About this task
Whenever a line in the records below holds the string "shoulder", copy it out.
Material to process: Begin
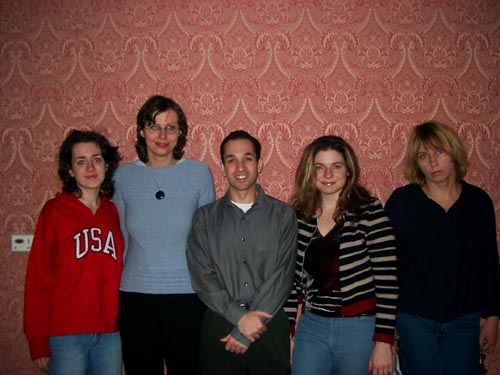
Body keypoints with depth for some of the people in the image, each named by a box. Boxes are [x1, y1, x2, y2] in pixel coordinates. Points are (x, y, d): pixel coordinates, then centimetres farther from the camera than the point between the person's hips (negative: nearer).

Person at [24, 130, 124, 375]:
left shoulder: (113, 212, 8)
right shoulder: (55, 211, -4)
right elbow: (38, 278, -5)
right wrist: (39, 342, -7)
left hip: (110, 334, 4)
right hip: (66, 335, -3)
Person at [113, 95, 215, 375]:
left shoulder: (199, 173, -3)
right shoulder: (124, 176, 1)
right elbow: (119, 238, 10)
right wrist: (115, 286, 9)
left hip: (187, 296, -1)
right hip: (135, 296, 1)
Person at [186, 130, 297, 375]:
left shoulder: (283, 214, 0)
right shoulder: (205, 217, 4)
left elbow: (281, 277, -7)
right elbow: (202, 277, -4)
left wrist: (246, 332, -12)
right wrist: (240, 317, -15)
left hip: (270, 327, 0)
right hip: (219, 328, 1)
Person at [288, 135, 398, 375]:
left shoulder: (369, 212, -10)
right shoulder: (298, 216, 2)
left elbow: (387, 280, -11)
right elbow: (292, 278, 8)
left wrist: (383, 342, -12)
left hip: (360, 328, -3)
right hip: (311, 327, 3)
Material to process: End
Material to process: Begin
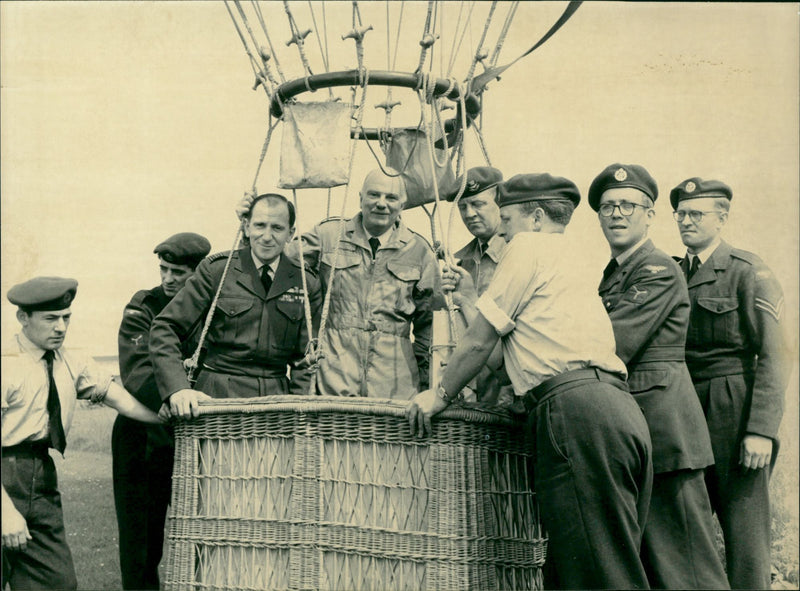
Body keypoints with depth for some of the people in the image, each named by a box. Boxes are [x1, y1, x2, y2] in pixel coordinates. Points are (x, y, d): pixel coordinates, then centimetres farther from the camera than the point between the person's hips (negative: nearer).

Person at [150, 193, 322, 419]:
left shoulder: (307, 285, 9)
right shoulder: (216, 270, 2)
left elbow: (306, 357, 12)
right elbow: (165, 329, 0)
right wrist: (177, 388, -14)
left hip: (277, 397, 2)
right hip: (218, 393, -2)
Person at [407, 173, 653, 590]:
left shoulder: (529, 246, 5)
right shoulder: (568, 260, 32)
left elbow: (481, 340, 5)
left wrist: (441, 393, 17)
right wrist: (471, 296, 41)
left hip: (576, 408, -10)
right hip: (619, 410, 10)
Material to process: End
Solution to this problem
left shoulder: (113, 212, 8)
right shoulder: (55, 211, -4)
left shoulder: (199, 173, -3)
right shoulder: (124, 176, 1)
left shoulder: (283, 214, 0)
right shoulder: (205, 217, 4)
left shoulder: (369, 212, -10)
right shoulder: (298, 216, 2)
left shoulder: (307, 285, 9)
right shoulder: (216, 270, 2)
left shoulder: (529, 246, 5)
right shoulder: (568, 260, 32)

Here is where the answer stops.